Metal clattered, tools clanged, but there was no end to the chatting. Carl continued the conversation with Logan, while simultaneously cursing the engine.

“So, now you know who I am … sonofabitch … stranger. And, I know who you are … little turd. You’re the … mother humper … man who’s gonna save New Hope … you bastard. The man with the Mustang.”

For a moment Logan considered closing the hood and walking away. But he needed this man’s help. “I’m going to do my best.”

“And, I’m guessing … little beggar … that you’re going to need something from me … filthy whore.”

“I can come back.”

Carl’s head popped out of the truck’s hood, somehow even dirtier. “Why?”

“You seem to be busy.”

“No, it’s all right. Keep talking. I’ve just got a nut stuck.”

Before Logan could continue, Carl reached out and slapped him again as he began to laugh.

“Sounds like a personal problem! Right?”

Logan could only nod and hope that the mechanic would stick his head back in the truck.

“I know, I know, TMI, TMI, too much information,” Carl laughed again and attacked the nut with more vigor. The truck shook, the laughter echoed in the compartment.

“You’re right,” Logan tried to talk over the laughing, swearing, and clanging. “I need your help reinforcing the gate.”

“Well, I only designed it to keep the animals out. We can … crap … always weld some more steel on it … rat bastard.

Put a few more inches between us … that’s what she said … and the bad guys, dammit.”

“I had another idea.”

“Oh yeah? What’s that … little bitch?”

Logan knocked on the hood, “I hope that was directed at your nuts.”

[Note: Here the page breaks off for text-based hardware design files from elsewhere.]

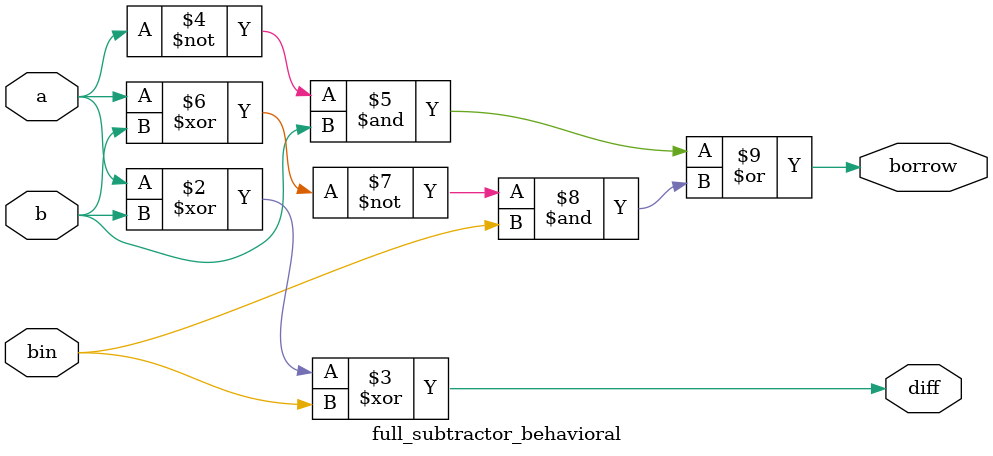
<source format=v>
module full_subtractor_gate(input a, b, bin, output diff, borrow);
    wire d1, b1, b2;

    xor(d1, a, b);
    xor(diff, d1, bin);

    and(b1, ~a, b);
    and(b2, ~d1, bin);
    or(borrow, b1, b2);
endmodule

//Dataflow Modeling
module full_subtractor_dataflow(input a, b, bin, output diff, borrow);
    assign diff   = a ^ b ^ bin;
    assign borrow = (~a & b) | (~(a ^ b) & bin);
endmodule

//behavioral Modeling
module full_subtractor_behavioral(input a, b, bin, output reg diff, borrow);
    always @ (a or b or bin) begin
        diff   = a ^ b ^ bin;
        borrow = (~a & b) | (~(a ^ b) & bin);
    end
endmodule

</source>
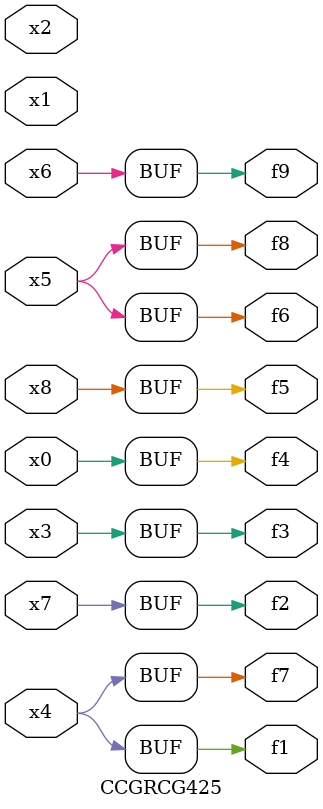
<source format=v>
module CCGRCG425(
	input x0, x1, x2, x3, x4, x5, x6, x7, x8,
	output f1, f2, f3, f4, f5, f6, f7, f8, f9
);
	assign f1 = x4;
	assign f2 = x7;
	assign f3 = x3;
	assign f4 = x0;
	assign f5 = x8;
	assign f6 = x5;
	assign f7 = x4;
	assign f8 = x5;
	assign f9 = x6;
endmodule

</source>
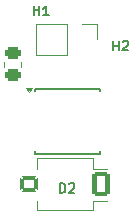
<source format=gbr>
%TF.GenerationSoftware,KiCad,Pcbnew,8.0.1*%
%TF.CreationDate,2025-01-22T20:29:26-07:00*%
%TF.ProjectId,IRRemote,49525265-6d6f-4746-952e-6b696361645f,rev?*%
%TF.SameCoordinates,Original*%
%TF.FileFunction,Legend,Top*%
%TF.FilePolarity,Positive*%
%FSLAX46Y46*%
G04 Gerber Fmt 4.6, Leading zero omitted, Abs format (unit mm)*
G04 Created by KiCad (PCBNEW 8.0.1) date 2025-01-22 20:29:26*
%MOMM*%
%LPD*%
G01*
G04 APERTURE LIST*
G04 Aperture macros list*
%AMRoundRect*
0 Rectangle with rounded corners*
0 $1 Rounding radius*
0 $2 $3 $4 $5 $6 $7 $8 $9 X,Y pos of 4 corners*
0 Add a 4 corners polygon primitive as box body*
4,1,4,$2,$3,$4,$5,$6,$7,$8,$9,$2,$3,0*
0 Add four circle primitives for the rounded corners*
1,1,$1+$1,$2,$3*
1,1,$1+$1,$4,$5*
1,1,$1+$1,$6,$7*
1,1,$1+$1,$8,$9*
0 Add four rect primitives between the rounded corners*
20,1,$1+$1,$2,$3,$4,$5,0*
20,1,$1+$1,$4,$5,$6,$7,0*
20,1,$1+$1,$6,$7,$8,$9,0*
20,1,$1+$1,$8,$9,$2,$3,0*%
G04 Aperture macros list end*
%ADD10C,0.150000*%
%ADD11C,0.120000*%
%ADD12R,1.700000X1.700000*%
%ADD13O,1.700000X1.700000*%
%ADD14RoundRect,0.250000X0.450000X-0.262500X0.450000X0.262500X-0.450000X0.262500X-0.450000X-0.262500X0*%
%ADD15C,2.500000*%
%ADD16R,1.700000X0.650000*%
%ADD17RoundRect,0.187500X-0.562500X-0.862500X0.562500X-0.862500X0.562500X0.862500X-0.562500X0.862500X0*%
%ADD18RoundRect,0.162500X-0.587500X-0.487500X0.587500X-0.487500X0.587500X0.487500X-0.587500X0.487500X0*%
%ADD19RoundRect,0.175000X-0.525000X-0.825000X0.525000X-0.825000X0.525000X0.825000X-0.525000X0.825000X0*%
%ADD20RoundRect,0.150000X-0.550000X-0.450000X0.550000X-0.450000X0.550000X0.450000X-0.550000X0.450000X0*%
G04 APERTURE END LIST*
D10*
X135610476Y-65782295D02*
X135610476Y-64982295D01*
X135610476Y-65363247D02*
X136067619Y-65363247D01*
X136067619Y-65782295D02*
X136067619Y-64982295D01*
X136867618Y-65782295D02*
X136410475Y-65782295D01*
X136639047Y-65782295D02*
X136639047Y-64982295D01*
X136639047Y-64982295D02*
X136562856Y-65096580D01*
X136562856Y-65096580D02*
X136486666Y-65172771D01*
X136486666Y-65172771D02*
X136410475Y-65210866D01*
X142330476Y-68762295D02*
X142330476Y-67962295D01*
X142330476Y-68343247D02*
X142787619Y-68343247D01*
X142787619Y-68762295D02*
X142787619Y-67962295D01*
X143130475Y-68038485D02*
X143168571Y-68000390D01*
X143168571Y-68000390D02*
X143244761Y-67962295D01*
X143244761Y-67962295D02*
X143435237Y-67962295D01*
X143435237Y-67962295D02*
X143511428Y-68000390D01*
X143511428Y-68000390D02*
X143549523Y-68038485D01*
X143549523Y-68038485D02*
X143587618Y-68114676D01*
X143587618Y-68114676D02*
X143587618Y-68190866D01*
X143587618Y-68190866D02*
X143549523Y-68305152D01*
X143549523Y-68305152D02*
X143092380Y-68762295D01*
X143092380Y-68762295D02*
X143587618Y-68762295D01*
X137829524Y-80822295D02*
X137829524Y-80022295D01*
X137829524Y-80022295D02*
X138020000Y-80022295D01*
X138020000Y-80022295D02*
X138134286Y-80060390D01*
X138134286Y-80060390D02*
X138210476Y-80136580D01*
X138210476Y-80136580D02*
X138248571Y-80212771D01*
X138248571Y-80212771D02*
X138286667Y-80365152D01*
X138286667Y-80365152D02*
X138286667Y-80479438D01*
X138286667Y-80479438D02*
X138248571Y-80631819D01*
X138248571Y-80631819D02*
X138210476Y-80708009D01*
X138210476Y-80708009D02*
X138134286Y-80784200D01*
X138134286Y-80784200D02*
X138020000Y-80822295D01*
X138020000Y-80822295D02*
X137829524Y-80822295D01*
X138591428Y-80098485D02*
X138629524Y-80060390D01*
X138629524Y-80060390D02*
X138705714Y-80022295D01*
X138705714Y-80022295D02*
X138896190Y-80022295D01*
X138896190Y-80022295D02*
X138972381Y-80060390D01*
X138972381Y-80060390D02*
X139010476Y-80098485D01*
X139010476Y-80098485D02*
X139048571Y-80174676D01*
X139048571Y-80174676D02*
X139048571Y-80250866D01*
X139048571Y-80250866D02*
X139010476Y-80365152D01*
X139010476Y-80365152D02*
X138553333Y-80822295D01*
X138553333Y-80822295D02*
X139048571Y-80822295D01*
D11*
%TO.C,J1*%
X135790000Y-66500000D02*
X135790000Y-69160000D01*
X138390000Y-66500000D02*
X135790000Y-66500000D01*
X138390000Y-66500000D02*
X138390000Y-69160000D01*
X138390000Y-69160000D02*
X135790000Y-69160000D01*
X139660000Y-66500000D02*
X140990000Y-66500000D01*
X140990000Y-66500000D02*
X140990000Y-67830000D01*
%TO.C,R2*%
X133075000Y-70154564D02*
X133075000Y-69700436D01*
X134545000Y-70154564D02*
X134545000Y-69700436D01*
D10*
%TO.C,U1*%
X135730000Y-72000000D02*
X135730000Y-72205000D01*
X135730000Y-72000000D02*
X141230000Y-72000000D01*
X135730000Y-77510000D02*
X135730000Y-77305000D01*
X135730000Y-77510000D02*
X141230000Y-77510000D01*
X141230000Y-72000000D02*
X141230000Y-72205000D01*
X141230000Y-77510000D02*
X141230000Y-77305000D01*
D11*
X135180000Y-72255000D02*
X134940000Y-71925000D01*
X135420000Y-71925000D01*
X135180000Y-72255000D01*
G36*
X135180000Y-72255000D02*
G01*
X134940000Y-71925000D01*
X135420000Y-71925000D01*
X135180000Y-72255000D01*
G37*
%TO.C,D2*%
X135850000Y-77880000D02*
X135850000Y-78770000D01*
X135850000Y-81480000D02*
X135850000Y-82280000D01*
X135850000Y-82280000D02*
X140650000Y-82280000D01*
X140650000Y-77880000D02*
X135850000Y-77880000D01*
X140650000Y-78770000D02*
X140650000Y-77880000D01*
X140650000Y-82280000D02*
X140650000Y-81480000D01*
X140660000Y-81480000D02*
X141840000Y-81480000D01*
X141840000Y-78770000D02*
X140650000Y-78770000D01*
%TD*%
%LPC*%
D12*
%TO.C,J1*%
X139660000Y-67830000D03*
D13*
X137120000Y-67830000D03*
%TD*%
D14*
%TO.C,R2*%
X133810000Y-70840000D03*
X133810000Y-69015000D03*
%TD*%
D15*
%TO.C,H1*%
X133620000Y-66340000D03*
%TD*%
%TO.C,H2*%
X143100000Y-66240000D03*
%TD*%
D16*
%TO.C,U1*%
X134830000Y-72850000D03*
X134830000Y-74120000D03*
X134830000Y-75390000D03*
X134830000Y-76660000D03*
X142130000Y-76660000D03*
X142130000Y-75390000D03*
X142130000Y-74120000D03*
X142130000Y-72850000D03*
%TD*%
D17*
%TO.C,D2*%
X141300000Y-80080000D03*
D18*
X135200000Y-80080000D03*
D19*
X141300000Y-80080000D03*
D20*
X135200000Y-80080000D03*
%TD*%
%LPD*%
M02*

</source>
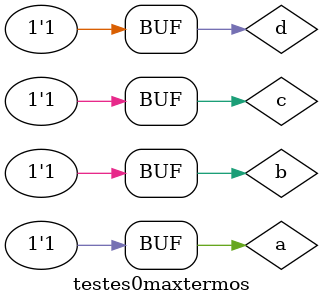
<source format=v>


module s0maxtermos (s0,a,b,c,d);
output s0;
input a,b,c,d;
wire t1,t2,t3,t4,t5,t,t7,t8;

or OR1(t1,a,b,c,d);
or OR2(t2,a,b,~c,~d);
or OR3 (t3, a,~b,c,~d);
or OR4 (t4,a,~b,~c,d);
or OR5 (t5,~a,b,c,~d);
or OR6 (t6,~a,b,~c,d);
or OR7 (t7,~a,~b,c,d);
or OR8 (t8,~a,~b,~c,~d);


and AND1 (s0,t1,t2,t3,t4,t5,t6,t7,t8); 


endmodule //fim s0maxtermos

// ---------------------
// -- teste s0 com maxtermos
// ---------------------

module testes0maxtermos;

wire s0;
reg a,b,c,d;

s0maxtermos Teste (s0,a,b,c,d);

 initial begin
      $display("\na  b   c   d  s0\n");
      $monitor("%b  %b   %b   %b  %b", a, b, c, d, s0);
  
	     a=0; b=0; c=0; d=0;  
    #1  a=0; b=0; c=0; d=1;
    #1  a=0; b=0; c=1; d=0;
    #1  a=0; b=0; c=1; d=1;
    #1  a=0; b=1; c=0; d=0;
 	 #1  a=0; b=1; c=0; d=1;
    #1  a=0; b=1; c=1; d=0;
    #1  a=0; b=1; c=1; d=1;
    #1  a=1; b=0; c=0; d=0;
    #1  a=1; b=0; c=0; d=1;
    #1  a=1; b=0; c=1; d=0;
    #1  a=1; b=0; c=1; d=1;
    #1  a=1; b=1; c=0; d=0;
    #1  a=1; b=1; c=0; d=1;
    #1  a=1; b=1; c=1; d=0;
    #1  a=1; b=1; c=1; d=1;
        
    end
    endmodule

//fim testes0maxtermos
</source>
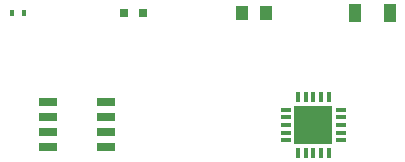
<source format=gbr>
G04 #@! TF.GenerationSoftware,KiCad,Pcbnew,(5.0.2)-1*
G04 #@! TF.CreationDate,2019-05-10T15:40:41-04:00*
G04 #@! TF.ProjectId,Business Card,42757369-6e65-4737-9320-436172642e6b,rev?*
G04 #@! TF.SameCoordinates,Original*
G04 #@! TF.FileFunction,Copper,L2,Bot*
G04 #@! TF.FilePolarity,Positive*
%FSLAX46Y46*%
G04 Gerber Fmt 4.6, Leading zero omitted, Abs format (unit mm)*
G04 Created by KiCad (PCBNEW (5.0.2)-1) date 5/10/2019 3:40:41 PM*
%MOMM*%
%LPD*%
G01*
G04 APERTURE LIST*
G04 #@! TA.AperFunction,SMDPad,CuDef*
%ADD10R,3.250000X3.250000*%
G04 #@! TD*
G04 #@! TA.AperFunction,SMDPad,CuDef*
%ADD11R,0.350000X0.950000*%
G04 #@! TD*
G04 #@! TA.AperFunction,SMDPad,CuDef*
%ADD12R,0.950000X0.350000*%
G04 #@! TD*
G04 #@! TA.AperFunction,SMDPad,CuDef*
%ADD13R,1.600000X0.700000*%
G04 #@! TD*
G04 #@! TA.AperFunction,SMDPad,CuDef*
%ADD14R,0.398780X0.599440*%
G04 #@! TD*
G04 #@! TA.AperFunction,SMDPad,CuDef*
%ADD15R,0.800100X0.800100*%
G04 #@! TD*
G04 #@! TA.AperFunction,SMDPad,CuDef*
%ADD16R,1.000760X1.249680*%
G04 #@! TD*
G04 #@! TA.AperFunction,SMDPad,CuDef*
%ADD17R,1.000760X1.600200*%
G04 #@! TD*
G04 APERTURE END LIST*
D10*
G04 #@! TO.P,QFN,21*
G04 #@! TO.N,N/C*
X179000000Y-95000000D03*
D11*
G04 #@! TO.P,QFN,20*
X180300000Y-92660000D03*
G04 #@! TO.P,QFN,19*
X179650000Y-92660000D03*
G04 #@! TO.P,QFN,18*
X179000000Y-92660000D03*
G04 #@! TO.P,QFN,17*
X178350000Y-92660000D03*
G04 #@! TO.P,QFN,16*
X177700000Y-92660000D03*
D12*
G04 #@! TO.P,QFN,15*
X176660000Y-93700000D03*
G04 #@! TO.P,QFN,14*
X176660000Y-94350000D03*
G04 #@! TO.P,QFN,13*
X176660000Y-95000000D03*
G04 #@! TO.P,QFN,12*
X176660000Y-95650000D03*
G04 #@! TO.P,QFN,11*
X176660000Y-96300000D03*
D11*
G04 #@! TO.P,QFN,10*
X177700000Y-97340000D03*
G04 #@! TO.P,QFN,9*
X178350000Y-97340000D03*
G04 #@! TO.P,QFN,8*
X179000000Y-97340000D03*
G04 #@! TO.P,QFN,7*
X179650000Y-97340000D03*
D12*
G04 #@! TO.P,QFN,5*
X181340000Y-96300000D03*
G04 #@! TO.P,QFN,4*
X181340000Y-95650000D03*
G04 #@! TO.P,QFN,3*
X181340000Y-95000000D03*
G04 #@! TO.P,QFN,2*
X181340000Y-94350000D03*
G04 #@! TO.P,QFN,1*
X181340000Y-93700000D03*
D11*
G04 #@! TO.P,QFN,6*
X180300000Y-97340000D03*
G04 #@! TD*
D13*
G04 #@! TO.P,SOIC,8*
G04 #@! TO.N,N/C*
X156535000Y-93095000D03*
G04 #@! TO.P,SOIC,7*
X156535000Y-94365000D03*
G04 #@! TO.P,SOIC,6*
X156535000Y-95635000D03*
G04 #@! TO.P,SOIC,5*
X156535000Y-96905000D03*
G04 #@! TO.P,SOIC,1*
X161465000Y-93095000D03*
G04 #@! TO.P,SOIC,4*
X161465000Y-96905000D03*
G04 #@! TO.P,SOIC,2*
X161465000Y-94365000D03*
G04 #@! TO.P,SOIC,3*
X161465000Y-95635000D03*
G04 #@! TD*
D14*
G04 #@! TO.P,C90,2*
G04 #@! TO.N,N/C*
X153500000Y-85500000D03*
G04 #@! TO.P,C90,1*
X154500760Y-85500000D03*
G04 #@! TD*
D15*
G04 #@! TO.P,C84,2*
G04 #@! TO.N,N/C*
X163000000Y-85500000D03*
G04 #@! TO.P,C84,1*
X164600200Y-85500000D03*
G04 #@! TD*
D16*
G04 #@! TO.P,L5,2*
G04 #@! TO.N,N/C*
X172999240Y-85500000D03*
G04 #@! TO.P,L5,1*
X175000760Y-85500000D03*
G04 #@! TD*
D17*
G04 #@! TO.P,FB1,2*
G04 #@! TO.N,N/C*
X182498860Y-85500000D03*
G04 #@! TO.P,FB1,1*
X185501140Y-85500000D03*
G04 #@! TD*
M02*

</source>
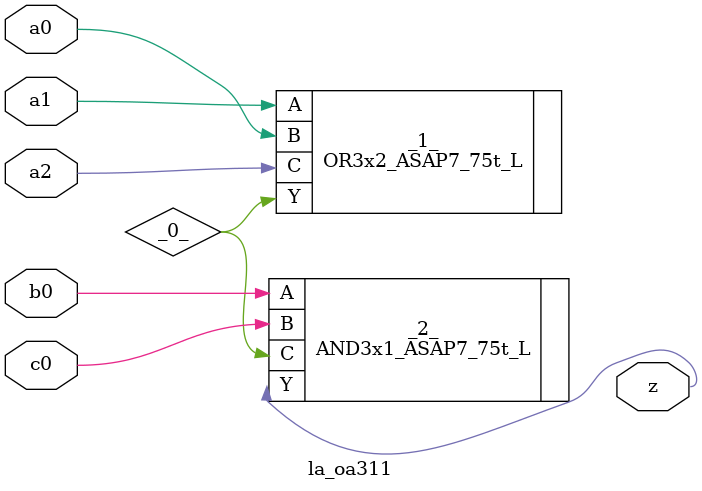
<source format=v>
/* Generated by Yosys 0.37 (git sha1 a5c7f69ed, clang 14.0.0-1ubuntu1.1 -fPIC -Os) */

module la_oa311(a0, a1, a2, b0, c0, z);
  wire _0_;
  input a0;
  wire a0;
  input a1;
  wire a1;
  input a2;
  wire a2;
  input b0;
  wire b0;
  input c0;
  wire c0;
  output z;
  wire z;
  OR3x2_ASAP7_75t_L _1_ (
    .A(a1),
    .B(a0),
    .C(a2),
    .Y(_0_)
  );
  AND3x1_ASAP7_75t_L _2_ (
    .A(b0),
    .B(c0),
    .C(_0_),
    .Y(z)
  );
endmodule

</source>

Carl emerged again, “Come again?”

“That comment.”

Carl didn’t look any brighter when he was confused. He replayed the conversation in his head and it dawned on him,“Oh, no no no, no, no. Yes, I was swearing at my nuts.”

Logan shook his head, knowing what to expect.

Carl slapped him on the arm—Logan thought he might be starting to bruise—and laughed louder than before. It took him a moment to catch his breath, and still, he chuckled.

“TMI! TMI! Huh? Ha-ha. What’s your idea?”

“I came across an old cement truck, maybe ten miles down the road. It had a hardened load in the back …”

Carl smiled and was about to speak. Logan hurried on before the mechanic could interrupt.

“A little plating and it would make solid gate … if you could get it running.”

“When you said hardened load, I was going to say …”

Logan held up his hand. Carl stopped. Logan smiled and said, “If we go right now, I’ll even call you Gadgeteer.”

Carl smiled, pulled the sledge from his belt and began tapping it in the palm of his hand. “Let’s go get her.”